Atheist Blogger Niloy Neel, 'A Voice Against Fundamentalism', Brutally Murdered In Bangladesh

An atheist blogger has been murdered in a horrifying attack in Bangladesh - the fourth secular writer to be killed by suspected Islamist militants this year.

Niloy ‘Neel’ Chowdhury’s hands were cut off and he was beheaded in his home in the country’s capital, Dhaka, on Friday.

The well-known atheist blogger, whose pen name was Niloy Neel, was heavily involved in the secularist movement as an organiser for the Science and Rationalist Association Bangladesh. He worked for an NGO and recently completed his Master’s degree in Philosophy.

Niloy Neel's wife following the blogger's murder

Imran H Sarkar, head of the Bangladesh Blogger and Activist Network, told the BBC: “He was the voice against fundamentalism and extremism and was even a voice for minority rights - especially women's rights and the rights of indigenous people.”

His death is the fourth in a wave of killings to affect Bangladesh after the prominent humanist writer Avijit Roy was murdered in February, followed by the killings of bloggers Washiqur Rahman and Ananta Bijoy Das in March and May respectively.

According to the BBC’s Akbar Hossain, Neel had filed a report with the police over fears for his life but these were never followed up.

Many people took to Twitter to express their sorrow at Neel’s death…

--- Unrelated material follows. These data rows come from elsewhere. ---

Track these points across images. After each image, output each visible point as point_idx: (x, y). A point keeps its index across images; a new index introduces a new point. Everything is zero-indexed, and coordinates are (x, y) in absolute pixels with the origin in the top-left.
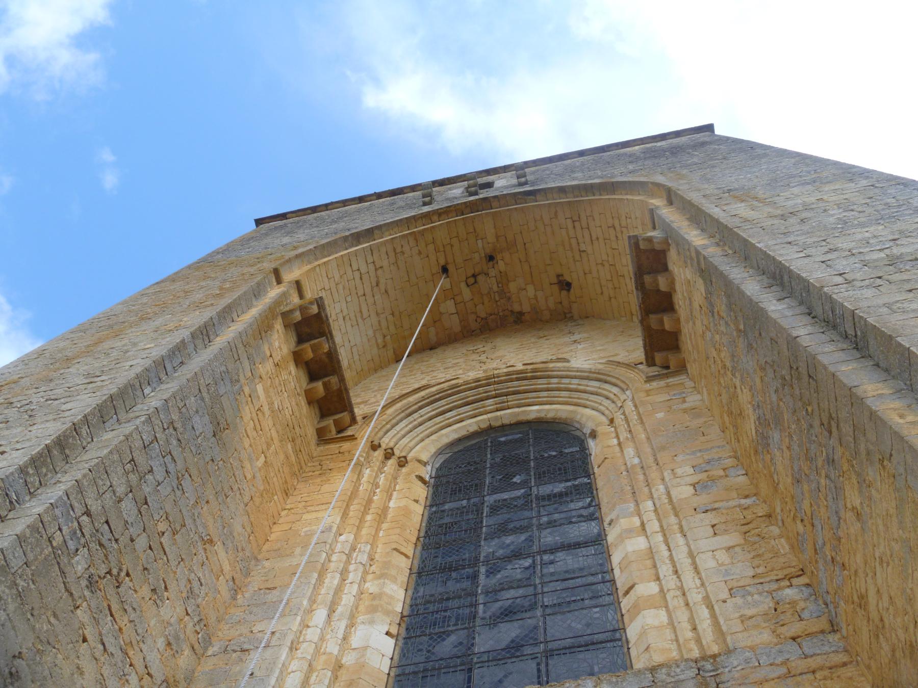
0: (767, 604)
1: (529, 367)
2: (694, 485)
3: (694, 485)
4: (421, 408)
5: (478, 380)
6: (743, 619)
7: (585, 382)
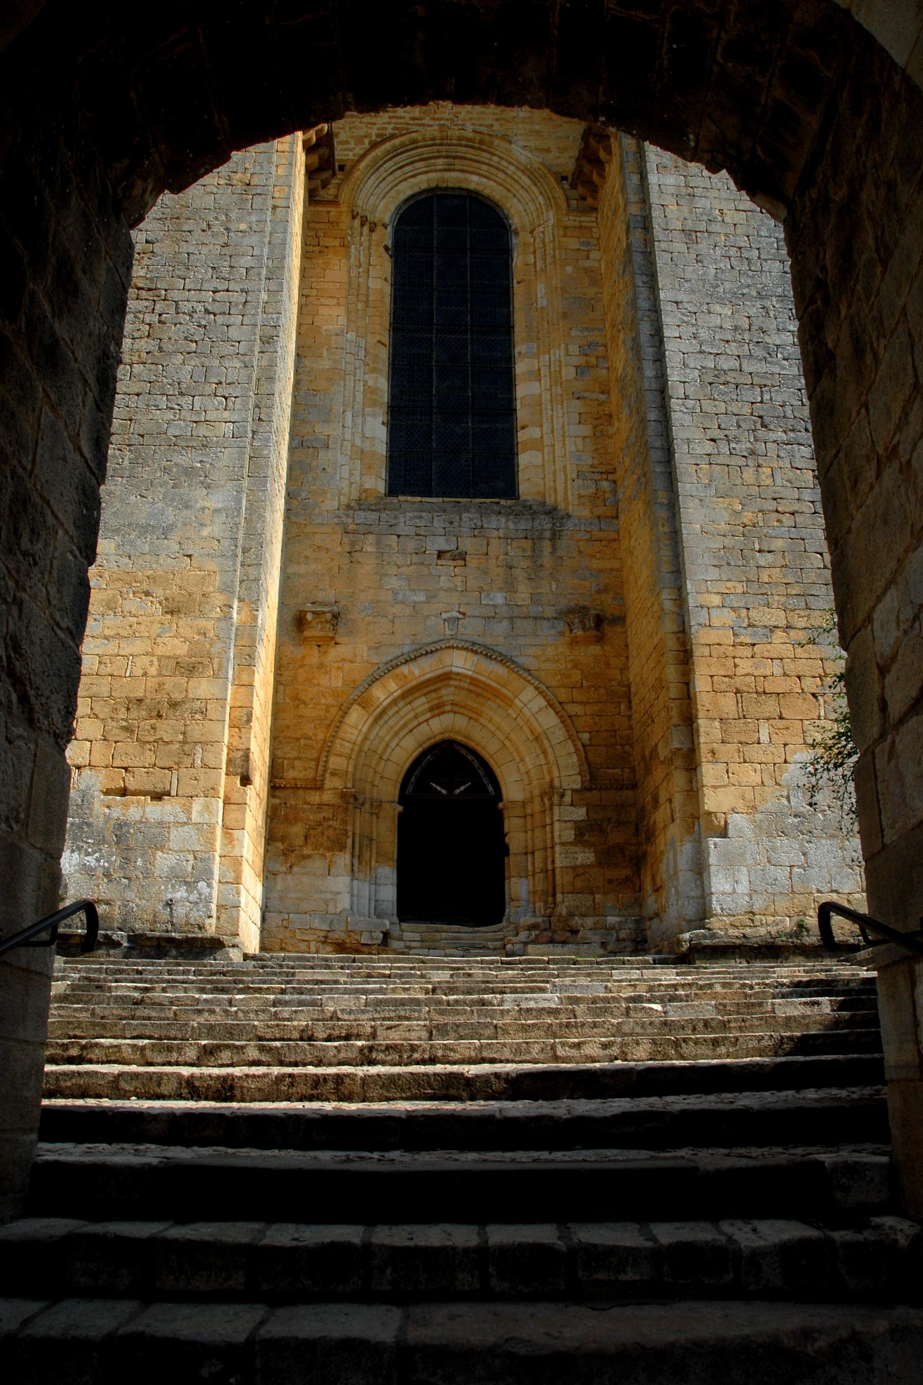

Andrew Copson, Chief Executive of the BHA and President of the International Humanist and Ethical Union, has challenged the UK Government to act on the growing crisis in Bangladesh.

He said: “This latest murder demonstrates once again if further proof were needed that the culture of impunity for these Islamist vigilantes in Bangladesh has become firmly entrenched.

“We are calling on the UK Government to act swiftly to demonstrate its commitment to freedom of religion or belief and free expression to the Government of Bangladesh.

“The UK has a duty of conscience to urge this Commonwealth member, with which we have such strong links, to restore freedom and the rule of law and to protect its humanist bloggers.”